Essas empresas geralmente não contam com departamentos jurídicos internos dedicados a apresentar auditorias, registrar estatísticas e decifrar quais informações são desejadas por quais autoridades – os governos europeu, federal, estadual e municipal.
Para Andreas Schweikardt, gerente geral da Gebauer, uma rede de sete supermercados de alto padrão no estado de Baden-Württemberg, no sudoeste do país, o ônus da burocracia gera tarefas braçais e maior desperdício de alimentos.
Por exemplo, os funcionários da delicatessen pegavam frios que estavam perto da data de validade e os usavam em sanduíches para venda rápida, até que entrou em vigor uma regulamentação que exigia listas detalhadas de todos os ingredientes de todos os itens vendidos. Agora, em vez de fazer novos sanduíches – e listas – todos os dias com base no que está prestes a vencer, eles têm uma oferta mais limitada de sanduíches e jogam fora mais carne.
No balcão de frutos do mar, os vendedores de peixe agora devem garantir que cada variedade de peixe seja rotulada em alemão e latim. Eles também devem medir a temperatura de cada peixe ou filé, bem como a temperatura geral dentro das caixas dos refrigeradores, duas vezes por dia.
“Pelo menos há um aplicativo onde as coisas podem ser registradas, mas faria mais sentido se os termômetros dos refrigeradores fossem calibrados para informar a temperatura diretamente”, disse Schweikardt.
Até mesmo a digitalização dos serviços governamentais é prejudicada pela burocracia, disse Michael Wirkner, que fundou uma agência de publicidade em Göppingen há quase duas décadas.
Para configurar um sistema de registro on-line para 20 distritos escolares, sua empresa precisou da aprovação de cinco oficiais regionais de proteção de dados. Cada um deles tinha uma interpretação diferente das normas de segurança de dados da União Europeia; um deles disse ao Sr. Wirkner que ele poderia usar uma ferramenta do Google, enquanto outro insistiu que isso não era permitido.
“Assim, acabamos gastando tempo discutindo coisas com centenas de pessoas diferentes”, disse Wirkner.
Depois que o Sr. Paal, da câmara de Stuttgart, percebeu como o excesso de formulários estava atrapalhando as empresas, sua equipe convidou os membros a enviar exemplos de seus problemas burocráticos. A câmara pediu informações detalhadas sobre o que as empresas estavam sendo solicitadas a informar, desde as carteiras de motorista dos funcionários até como elas usam a energia e onde a obtêm.
Eles criaram um banco de dados de respostas, juntamente com as 60.000 páginas de leis que regem Baden-Württemberg. Usando inteligência artificial, a câmara criou grupos de temas para ajudar as empresas a evitar o preenchimento de informações duplicadas.

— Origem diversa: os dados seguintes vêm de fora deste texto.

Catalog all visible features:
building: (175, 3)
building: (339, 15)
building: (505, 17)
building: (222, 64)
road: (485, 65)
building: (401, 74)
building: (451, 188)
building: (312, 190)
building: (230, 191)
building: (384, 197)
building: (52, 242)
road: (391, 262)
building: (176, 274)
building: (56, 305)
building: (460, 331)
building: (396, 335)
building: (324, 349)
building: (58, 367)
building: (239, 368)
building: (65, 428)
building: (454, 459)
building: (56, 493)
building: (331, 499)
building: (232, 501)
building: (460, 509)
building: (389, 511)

Com essa ferramenta, agora podemos pesquisar todas as leis e dizer: “Diga-me todos os requisitos de relatório”, e ela apresenta uma planilha que lista todas as leis que exigem que uma empresa apresente um relatório a uma autoridade”, disse Andreas Kiontke, um advogado que trabalha com a câmara de comércio.
A ferramenta também pode sugerir maneiras de aliviar a burocracia, o que eles esperam que os formuladores de políticas alemães levem em consideração.
“Acredito que, em outros países, as empresas não se preocupam tanto com algumas questões porque simplesmente sabem que ninguém se importa muito com isso”, disse Kiontke. Ele observou que os órgãos reguladores alemães impuseram a abrangente lei de privacidade de dados da União Europeia às regras que regem até mesmo a etiqueta profissional. “Na Alemanha, temos normas sobre a entrega de cartões de visita em reuniões de negócios e se isso ainda é permitido”, disse ele.
“É inacreditável”, acrescentou. “De alguma forma, perdemos a bússola do que ainda faz sentido.”